*** DOCUMENT PASSAGE Section Begins ***

Forum for Science, Industry and Business

Sponsored by:     3M 
Search our Site:

 

New prenatal genetic test is much more powerful at detecting fetal abnormalities

10.02.2012
While both tests look for the same thing, chromosomal microarray finds more, says New York-Presbyterian/Columbia researcher who led nationwide study

A nationwide, federally funded study has found that testing a developing fetus' DNA through chromosomal microarray (CMA) provides more information about potential disorders than does the standard method of prenatal testing, which is to visually examine the chromosomes (karyotyping).

The results of the 4,000-plus-participant clinical study are being presented at the 32nd annual meeting of the Society for Maternal-Fetal Medicine in Dallas on Feb. 9, 2012. The study was recently published in the American Journal of Obstetrics & Gynecology.

In women having routine prenatal diagnosis, CMA detected additional genetic abnormalities in about 1 out of every 70 fetal samples that had a normal karyotype. When a birth defect was imaged by ultrasound, CMA found additional important genetic information in 6 percent of cases. These results suggest that CMA may soon replace karyotyping for prenatal testing, says Dr. Ronald Wapner, director of Reproductive Genetics at NewYork-Presbyterian Hospital/Columbia University Medical Center and vice chairman for research and professor of obstetrics and gynecology at Columbia University College of Physicians and Surgeons.

"Why would anyone want to continue to use the standard method, which gives only part of the answer?" says Dr. Wapner, who led the 34-center study funded by the Eunice Kennedy Shriver National Institute of Child Health and Human Development. "However, we will have to carefully transition this information into clinical practice — to educate physicians and patients, develop guidelines for its use, and learn how to best use it to improve care."

CMA is not routinely used for prenatal testing but has become the primary genetic test to evaluate newborns with birth defects, as well as infants and young children with developmental delays.

Dr. Wapner describes the observed difference in accuracy between the two tests this way: "With karyotyping, we can see only when pieces of the genome of about 5 million base pairs are missing from a chromosome. With CMA, we can see missing pieces of fewer than 100,000 base pairs."

CMA is based on a method that determines whether the right amount of genetic material is present at numerous locations in the fetus' genome.

This study was the first to examine the two methods in a blinded head-to-head comparison. Fetal samples were collected from the amniotic fluid or placenta of 4,450 participants. "These were women who were seeking prenatal testing for the usual reasons, which could be age, increased risk of inheritable disease, or a structural abnormality in the fetus," Dr. Wapner says.

*** DOCUMENT PASSAGE Section Ends ***
*** DATASET ENTRIES Section Begins ***

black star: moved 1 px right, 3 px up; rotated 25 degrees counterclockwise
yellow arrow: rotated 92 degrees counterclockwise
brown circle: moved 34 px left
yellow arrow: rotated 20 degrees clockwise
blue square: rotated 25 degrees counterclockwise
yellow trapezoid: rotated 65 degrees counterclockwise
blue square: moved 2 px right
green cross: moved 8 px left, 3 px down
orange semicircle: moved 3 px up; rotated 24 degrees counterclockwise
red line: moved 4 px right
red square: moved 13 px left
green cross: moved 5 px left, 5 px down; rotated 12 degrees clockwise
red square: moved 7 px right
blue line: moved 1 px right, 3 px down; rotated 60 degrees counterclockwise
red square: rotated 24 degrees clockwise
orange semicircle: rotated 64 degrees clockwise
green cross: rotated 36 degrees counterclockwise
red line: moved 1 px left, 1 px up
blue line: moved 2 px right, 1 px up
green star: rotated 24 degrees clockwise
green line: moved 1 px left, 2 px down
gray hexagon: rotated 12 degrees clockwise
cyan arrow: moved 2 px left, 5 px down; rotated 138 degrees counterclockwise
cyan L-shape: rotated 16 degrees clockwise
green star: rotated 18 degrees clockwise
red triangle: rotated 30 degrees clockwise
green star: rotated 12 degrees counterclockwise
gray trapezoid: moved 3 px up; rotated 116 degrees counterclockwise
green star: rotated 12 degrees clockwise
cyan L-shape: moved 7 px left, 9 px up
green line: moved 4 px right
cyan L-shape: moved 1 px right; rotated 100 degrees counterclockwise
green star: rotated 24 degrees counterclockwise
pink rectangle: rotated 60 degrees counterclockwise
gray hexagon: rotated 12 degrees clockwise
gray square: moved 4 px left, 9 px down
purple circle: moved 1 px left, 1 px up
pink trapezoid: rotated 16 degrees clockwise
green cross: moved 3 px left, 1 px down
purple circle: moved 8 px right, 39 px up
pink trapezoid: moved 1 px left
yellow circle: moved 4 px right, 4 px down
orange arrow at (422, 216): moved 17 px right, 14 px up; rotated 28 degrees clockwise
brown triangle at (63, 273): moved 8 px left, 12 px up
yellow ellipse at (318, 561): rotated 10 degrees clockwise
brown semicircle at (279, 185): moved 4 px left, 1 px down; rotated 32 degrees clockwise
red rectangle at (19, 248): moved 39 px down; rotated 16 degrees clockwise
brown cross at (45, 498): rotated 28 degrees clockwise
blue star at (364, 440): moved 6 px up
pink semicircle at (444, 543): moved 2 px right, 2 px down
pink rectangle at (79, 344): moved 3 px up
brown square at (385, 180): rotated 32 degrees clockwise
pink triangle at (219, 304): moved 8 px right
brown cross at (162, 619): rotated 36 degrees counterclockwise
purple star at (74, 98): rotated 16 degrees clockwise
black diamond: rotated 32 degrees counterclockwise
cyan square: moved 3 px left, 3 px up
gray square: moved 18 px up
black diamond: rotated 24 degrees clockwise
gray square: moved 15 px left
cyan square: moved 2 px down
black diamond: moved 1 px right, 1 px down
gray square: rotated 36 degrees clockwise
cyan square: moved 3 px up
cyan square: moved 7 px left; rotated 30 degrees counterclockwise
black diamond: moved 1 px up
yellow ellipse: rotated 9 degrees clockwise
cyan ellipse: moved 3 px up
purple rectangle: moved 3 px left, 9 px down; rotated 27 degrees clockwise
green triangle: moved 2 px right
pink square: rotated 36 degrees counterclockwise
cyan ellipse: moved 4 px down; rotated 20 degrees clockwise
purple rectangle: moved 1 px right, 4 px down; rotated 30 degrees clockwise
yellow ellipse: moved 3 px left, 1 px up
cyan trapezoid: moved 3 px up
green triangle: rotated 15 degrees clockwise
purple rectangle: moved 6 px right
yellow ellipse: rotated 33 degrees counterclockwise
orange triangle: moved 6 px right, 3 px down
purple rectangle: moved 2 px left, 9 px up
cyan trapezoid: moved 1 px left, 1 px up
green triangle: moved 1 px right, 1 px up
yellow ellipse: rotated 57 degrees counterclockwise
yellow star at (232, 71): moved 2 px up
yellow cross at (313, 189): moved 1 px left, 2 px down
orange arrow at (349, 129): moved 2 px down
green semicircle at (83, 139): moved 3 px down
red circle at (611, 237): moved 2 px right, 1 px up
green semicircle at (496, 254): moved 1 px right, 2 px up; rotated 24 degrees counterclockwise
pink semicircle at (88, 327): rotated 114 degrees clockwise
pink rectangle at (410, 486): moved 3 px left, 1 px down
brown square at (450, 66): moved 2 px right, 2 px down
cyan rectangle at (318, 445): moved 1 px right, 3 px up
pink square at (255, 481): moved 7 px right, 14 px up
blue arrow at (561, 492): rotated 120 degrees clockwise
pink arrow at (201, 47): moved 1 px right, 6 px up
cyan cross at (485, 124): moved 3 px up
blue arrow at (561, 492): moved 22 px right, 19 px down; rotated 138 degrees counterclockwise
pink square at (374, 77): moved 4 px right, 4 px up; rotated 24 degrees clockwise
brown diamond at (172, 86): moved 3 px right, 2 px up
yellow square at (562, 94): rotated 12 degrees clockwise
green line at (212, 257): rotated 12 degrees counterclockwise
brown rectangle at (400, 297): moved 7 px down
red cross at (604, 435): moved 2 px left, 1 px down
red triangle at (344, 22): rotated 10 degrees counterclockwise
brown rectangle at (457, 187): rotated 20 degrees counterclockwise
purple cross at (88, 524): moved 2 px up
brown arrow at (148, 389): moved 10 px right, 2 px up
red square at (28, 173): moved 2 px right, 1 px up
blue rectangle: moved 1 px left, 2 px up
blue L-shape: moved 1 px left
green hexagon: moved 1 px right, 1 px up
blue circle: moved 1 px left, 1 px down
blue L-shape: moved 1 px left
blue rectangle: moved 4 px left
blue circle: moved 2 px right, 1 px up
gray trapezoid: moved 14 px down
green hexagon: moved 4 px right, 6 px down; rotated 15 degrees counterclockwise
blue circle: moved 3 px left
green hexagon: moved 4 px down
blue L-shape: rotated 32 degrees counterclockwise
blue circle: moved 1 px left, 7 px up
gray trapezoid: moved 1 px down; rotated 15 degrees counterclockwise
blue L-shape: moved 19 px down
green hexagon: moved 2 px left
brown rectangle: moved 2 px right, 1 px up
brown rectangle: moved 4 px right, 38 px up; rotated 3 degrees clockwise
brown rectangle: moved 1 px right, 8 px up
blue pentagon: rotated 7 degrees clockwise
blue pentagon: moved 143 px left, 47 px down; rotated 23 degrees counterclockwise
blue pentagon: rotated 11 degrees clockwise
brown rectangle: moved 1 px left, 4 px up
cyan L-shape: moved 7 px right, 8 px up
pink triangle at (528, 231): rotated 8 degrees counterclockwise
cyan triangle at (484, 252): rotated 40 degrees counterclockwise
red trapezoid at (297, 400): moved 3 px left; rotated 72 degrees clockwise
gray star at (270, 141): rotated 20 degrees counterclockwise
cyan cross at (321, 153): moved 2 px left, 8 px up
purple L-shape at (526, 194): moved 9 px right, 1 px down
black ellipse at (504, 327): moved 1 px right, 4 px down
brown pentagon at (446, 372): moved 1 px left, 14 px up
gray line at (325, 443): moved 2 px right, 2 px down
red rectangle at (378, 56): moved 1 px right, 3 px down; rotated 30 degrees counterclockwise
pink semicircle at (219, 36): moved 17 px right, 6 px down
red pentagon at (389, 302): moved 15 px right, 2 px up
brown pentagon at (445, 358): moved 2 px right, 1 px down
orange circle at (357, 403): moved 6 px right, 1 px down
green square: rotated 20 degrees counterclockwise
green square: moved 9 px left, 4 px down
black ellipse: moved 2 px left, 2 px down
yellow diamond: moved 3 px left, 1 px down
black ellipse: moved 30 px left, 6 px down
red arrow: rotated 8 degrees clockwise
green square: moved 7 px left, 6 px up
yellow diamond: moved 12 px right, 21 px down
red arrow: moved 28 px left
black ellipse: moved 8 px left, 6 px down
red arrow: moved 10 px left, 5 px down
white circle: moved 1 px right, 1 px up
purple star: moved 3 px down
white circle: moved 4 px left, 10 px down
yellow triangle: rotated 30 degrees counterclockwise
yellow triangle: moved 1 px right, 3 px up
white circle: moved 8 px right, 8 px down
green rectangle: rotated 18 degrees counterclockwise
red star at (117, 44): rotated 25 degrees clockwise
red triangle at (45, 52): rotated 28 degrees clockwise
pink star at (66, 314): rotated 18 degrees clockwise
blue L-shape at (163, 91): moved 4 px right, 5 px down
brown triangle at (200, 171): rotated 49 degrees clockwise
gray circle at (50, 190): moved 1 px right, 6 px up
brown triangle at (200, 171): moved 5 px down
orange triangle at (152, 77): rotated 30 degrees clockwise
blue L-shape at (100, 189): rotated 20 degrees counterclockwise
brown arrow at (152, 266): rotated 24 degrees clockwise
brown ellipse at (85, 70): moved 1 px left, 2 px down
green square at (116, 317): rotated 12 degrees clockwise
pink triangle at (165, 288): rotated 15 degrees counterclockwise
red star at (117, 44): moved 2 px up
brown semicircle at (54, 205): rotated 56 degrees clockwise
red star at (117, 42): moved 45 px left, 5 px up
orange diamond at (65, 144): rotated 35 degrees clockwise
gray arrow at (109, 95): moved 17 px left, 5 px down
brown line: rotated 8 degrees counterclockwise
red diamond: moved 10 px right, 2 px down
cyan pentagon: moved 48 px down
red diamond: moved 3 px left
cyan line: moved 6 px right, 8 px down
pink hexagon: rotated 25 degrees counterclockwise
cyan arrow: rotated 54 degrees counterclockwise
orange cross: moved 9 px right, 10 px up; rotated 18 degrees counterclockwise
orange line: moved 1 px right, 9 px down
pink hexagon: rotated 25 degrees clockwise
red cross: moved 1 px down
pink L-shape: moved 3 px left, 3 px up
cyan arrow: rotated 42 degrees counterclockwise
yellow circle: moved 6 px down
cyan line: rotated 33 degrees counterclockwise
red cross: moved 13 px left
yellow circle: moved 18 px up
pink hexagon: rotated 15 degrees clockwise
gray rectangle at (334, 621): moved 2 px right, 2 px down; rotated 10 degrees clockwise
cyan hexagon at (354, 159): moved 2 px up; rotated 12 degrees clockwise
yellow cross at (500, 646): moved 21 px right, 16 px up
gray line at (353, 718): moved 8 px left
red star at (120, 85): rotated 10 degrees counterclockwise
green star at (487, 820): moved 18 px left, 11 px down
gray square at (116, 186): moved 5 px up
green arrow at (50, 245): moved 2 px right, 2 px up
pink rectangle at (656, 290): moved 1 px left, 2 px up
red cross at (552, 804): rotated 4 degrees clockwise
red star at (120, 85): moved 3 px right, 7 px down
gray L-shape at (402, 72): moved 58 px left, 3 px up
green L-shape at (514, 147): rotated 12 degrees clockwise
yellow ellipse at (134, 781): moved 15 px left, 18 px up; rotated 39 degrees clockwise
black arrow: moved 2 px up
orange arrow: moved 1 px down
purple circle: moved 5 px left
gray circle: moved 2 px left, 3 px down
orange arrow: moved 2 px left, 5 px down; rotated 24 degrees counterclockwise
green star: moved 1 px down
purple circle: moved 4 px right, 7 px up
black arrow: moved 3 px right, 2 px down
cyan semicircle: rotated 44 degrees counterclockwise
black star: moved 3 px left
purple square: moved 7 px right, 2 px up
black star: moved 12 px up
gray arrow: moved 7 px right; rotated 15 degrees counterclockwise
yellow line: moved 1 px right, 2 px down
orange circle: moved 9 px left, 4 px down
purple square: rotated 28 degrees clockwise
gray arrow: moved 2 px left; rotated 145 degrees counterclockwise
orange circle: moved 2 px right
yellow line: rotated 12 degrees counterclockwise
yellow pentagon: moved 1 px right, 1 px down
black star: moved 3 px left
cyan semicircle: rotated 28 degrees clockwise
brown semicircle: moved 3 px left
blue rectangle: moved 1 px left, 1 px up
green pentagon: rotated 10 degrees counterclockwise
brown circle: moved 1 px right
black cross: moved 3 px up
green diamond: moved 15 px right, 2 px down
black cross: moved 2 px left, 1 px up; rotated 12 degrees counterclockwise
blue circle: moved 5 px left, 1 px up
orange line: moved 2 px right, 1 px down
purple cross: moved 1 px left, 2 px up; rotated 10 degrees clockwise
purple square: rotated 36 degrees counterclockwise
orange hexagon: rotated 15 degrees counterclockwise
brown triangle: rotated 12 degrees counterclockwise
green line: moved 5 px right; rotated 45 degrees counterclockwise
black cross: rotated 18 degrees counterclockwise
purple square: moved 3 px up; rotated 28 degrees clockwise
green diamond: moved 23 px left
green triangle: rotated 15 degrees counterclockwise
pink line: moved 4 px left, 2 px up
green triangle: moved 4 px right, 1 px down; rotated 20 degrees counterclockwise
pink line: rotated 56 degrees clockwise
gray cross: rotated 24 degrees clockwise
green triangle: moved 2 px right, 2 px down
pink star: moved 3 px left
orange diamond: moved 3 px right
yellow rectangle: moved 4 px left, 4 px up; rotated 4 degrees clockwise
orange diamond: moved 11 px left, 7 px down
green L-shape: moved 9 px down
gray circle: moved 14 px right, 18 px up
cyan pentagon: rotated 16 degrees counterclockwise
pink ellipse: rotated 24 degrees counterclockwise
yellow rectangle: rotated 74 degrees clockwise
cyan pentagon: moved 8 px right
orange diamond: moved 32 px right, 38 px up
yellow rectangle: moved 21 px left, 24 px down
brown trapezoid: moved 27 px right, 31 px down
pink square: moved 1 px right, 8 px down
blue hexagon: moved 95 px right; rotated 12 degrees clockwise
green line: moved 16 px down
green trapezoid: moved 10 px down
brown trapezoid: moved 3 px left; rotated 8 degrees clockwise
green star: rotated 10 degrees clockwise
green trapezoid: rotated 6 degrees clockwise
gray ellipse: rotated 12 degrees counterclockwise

*** DATASET ENTRIES Section Ends ***

PROBLEMS AND TASKS
1. From the article on the prenatal genetic test, list every reason Dr. Wapner gives for why women in the study sought prenatal testing.
2. Pick up the article on the chromosomal microarray prenatal study where it stops, and continue writing it.

ANSWERS PER TASK
1.
- Age
- Increased risk of inheritable disease
- A structural abnormality in the fetus

2.
Each participant's sample was split and sent, in a blinded fashion, to one of four laboratories that perform CMA — NewYork-Presbyterian Hospital/Columbia University Medical Center, Emory University, Baylor College of Medicine or Signature Genetics. The other portion of the sample was sent to Genzyme Genetics for standard karyotyping.

Results show that CMA and karyotyping were equally effective at identifying chromosomal abnormalities such as the duplicate chromosomes that cause Down syndrome and Trisomy 18. But CMA provided significantly more clinically relevant information in two situations.

"In 6 percent of the cases where there's a structural abnormality of the fetus but karyotyping is normal, CMA will provide additional significant information," Dr. Wapner says. "And in about 1.7 percent of cases where the procedure was done because of the mother's age or similar concerns and the chromosomes were normal, CMA reveals additional information of concern."

Both tests offer information on conditions that can be life-threatening to a newborn baby or that can signal a possible health threat that might be treatable. "We are looking for the same thing in both tests," Dr. Wapner says. "But we find more abnormalities with CMA."

CMA can identify at least 150 known conditions and tell us exactly what the problem is and what it means for a child. Although karyotyping provides the same kind of information, CMA will likely provide more information on other potential disorders that might not otherwise be picked up such as intellectual disability or autism.

"It does not always mean that a child will necessarily develop these disorders, because many are due to multiple influences," Dr. Wapner says. "But it will help parents because they can be on the lookout for a particular disorder and have a treatment plan in place. I believe it is important to give parents as much information as they need about their child."

Agilent and Affymetrix provided microarrays for this study.

Dr. Wapner declares no financial or other conflict of interest.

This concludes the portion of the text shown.